Bonito flakes left over from dashi stock are dehydrated and repurposed into furikake seasoning (made with dried fish, sesame seeds and chopped seaweed). Extra prawn from a Panko-crumbed prawn burger are resurrected in a side dish; they’re coated in potato flour, deep-fried, simply seasoned with salt and served with a house-made mayonnaise spiked with cornichons, green Tabasco, capers and shallots. Kombu is also used for soups, then cooked again with soy and dashi and transformed into an onigiri filling. It’s used as a garnish for other dishes, too.
Coffee grounds are turned into compost by local company Reground, and cooking oil is recycled by Green Life Oil.
Co-owner Asako Miura designed the interior, which revolves around a large pine service counter that stretches almost the full length of the room. Benches, tables and stools are made from plywood.
Japanese cat ornaments, jars of pickled vegetables and bags of herbal tea look on from open shelves. On the windows a series of smiling ugly-vegetable paintings by local artist Kat Chadwick add a touch of whimsy to the otherwise predominantly black and white design.
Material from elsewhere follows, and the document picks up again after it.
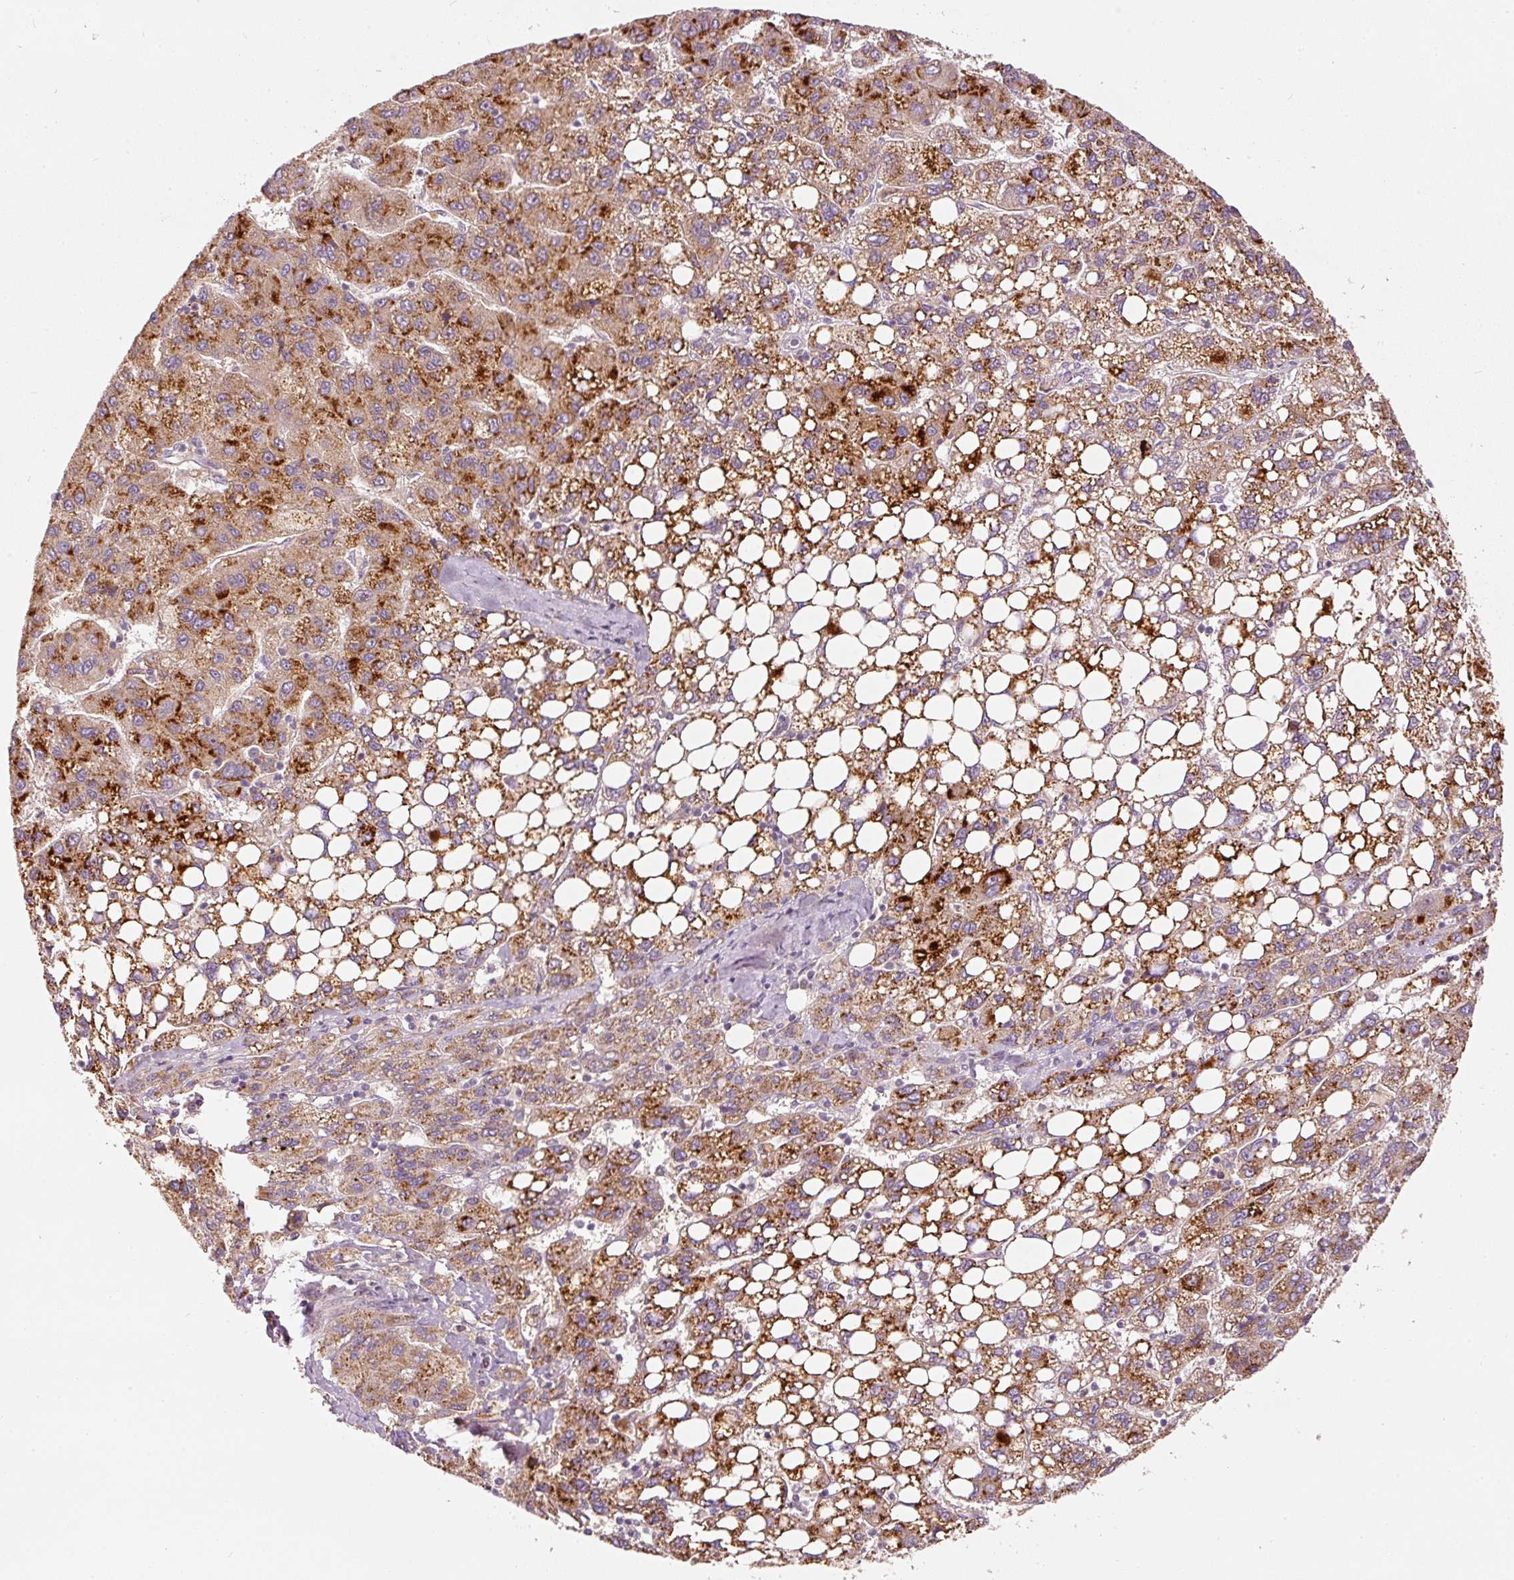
{"staining": {"intensity": "strong", "quantity": ">75%", "location": "cytoplasmic/membranous"}, "tissue": "liver cancer", "cell_type": "Tumor cells", "image_type": "cancer", "snomed": [{"axis": "morphology", "description": "Carcinoma, Hepatocellular, NOS"}, {"axis": "topography", "description": "Liver"}], "caption": "This is a photomicrograph of immunohistochemistry (IHC) staining of hepatocellular carcinoma (liver), which shows strong staining in the cytoplasmic/membranous of tumor cells.", "gene": "KLHL21", "patient": {"sex": "female", "age": 82}}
The menu is by Miura’s partner, co-owner James Spinks, who has spent time at Quay, Sake, Supernormal and Long Chim, and a year cooking at a restaurant in Tokyo.
Baked eggs arrive in a rich, red miso tomato sugo; and there’s avocado toast with nori paste, kale and furikake. Porridge comes with poached pear, sesame and mitarashi (sweet soy syrup). For lunch there are set meals that act as daily specials (maybe a slow-cooked beef curry or soba-noodle salad with pickled kohlrabi and yuzu kosho). All come with rice, miso soup and pickles.
To drink, there’s Proud Mary coffee; Mörk hot chocolate; Ramune, a type of Japanese lemonade; and shochu Bloody Marys.
Dishes are served in ceramics by Melbourne-based makers Sarah Schembri and Andrei Davidoff, and delivered on trays made of offcuts from the timber service counter.